Pierre Cardin The Visionary
Pierre Cardin in Mykonos, the visionary designer who clothed the elite but also transformed the business of fashion, reaching the masses by affixing his name to an outpouring of merchandise ranging from off-the-rack apparel to bath towels, died on Tuesday in Neuilly-sur-Seine, just outside Paris. He was 98.
His designs were influenced by geometric shapes
In a career of more than three-quarters of a century, Mr. Cardin remained a futurist. “He had this wonderful embrace of technology and was in love with the notion of progress,” said Andrew Bolton, the head curator at the Costume Institute of the Metropolitan Museum of Art in New York.
As the space age dawned, Mr. Cardin dressed men, and women, in spacesuits. In 1969, NASA commissioned him to create an interpretation of a spacesuit, a signal inspiration in his later work. “The dresses I prefer,” he said at the time, “are those I invent for a life that does not yet exist.”
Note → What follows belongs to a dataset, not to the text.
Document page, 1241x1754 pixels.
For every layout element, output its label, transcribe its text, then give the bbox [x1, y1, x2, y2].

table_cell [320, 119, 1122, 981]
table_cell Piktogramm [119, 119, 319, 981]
His designs were influenced by geometric shapes, often rendered in fabrics like silver foil, paper and brightly colored vinyl. The materials would shape the dominant aesthetic of the early 1960s. It was a new silhouette that “denied the body’s natural contours and somehow seemed asexual,” Mr. Bolton said.
Designer of the Olympic Airways flight attendant uniforms
Pierre Cardin, was the designer of the Olympic Airways flight attendant uniforms in the glory days of the airline. The French-Italian fashion designer’s revolutionary styles of the 1960s and the 1970s were a crucial part of the youth explosion of the era, worn by the likes of the Beatles and other international celebrities in the swinging sixties. Impressed by the modern, stylish clothes of the designer, Greek shipping mogul Aristotle Onassis decided to hire Cardin to design the uniforms for the flight attendants.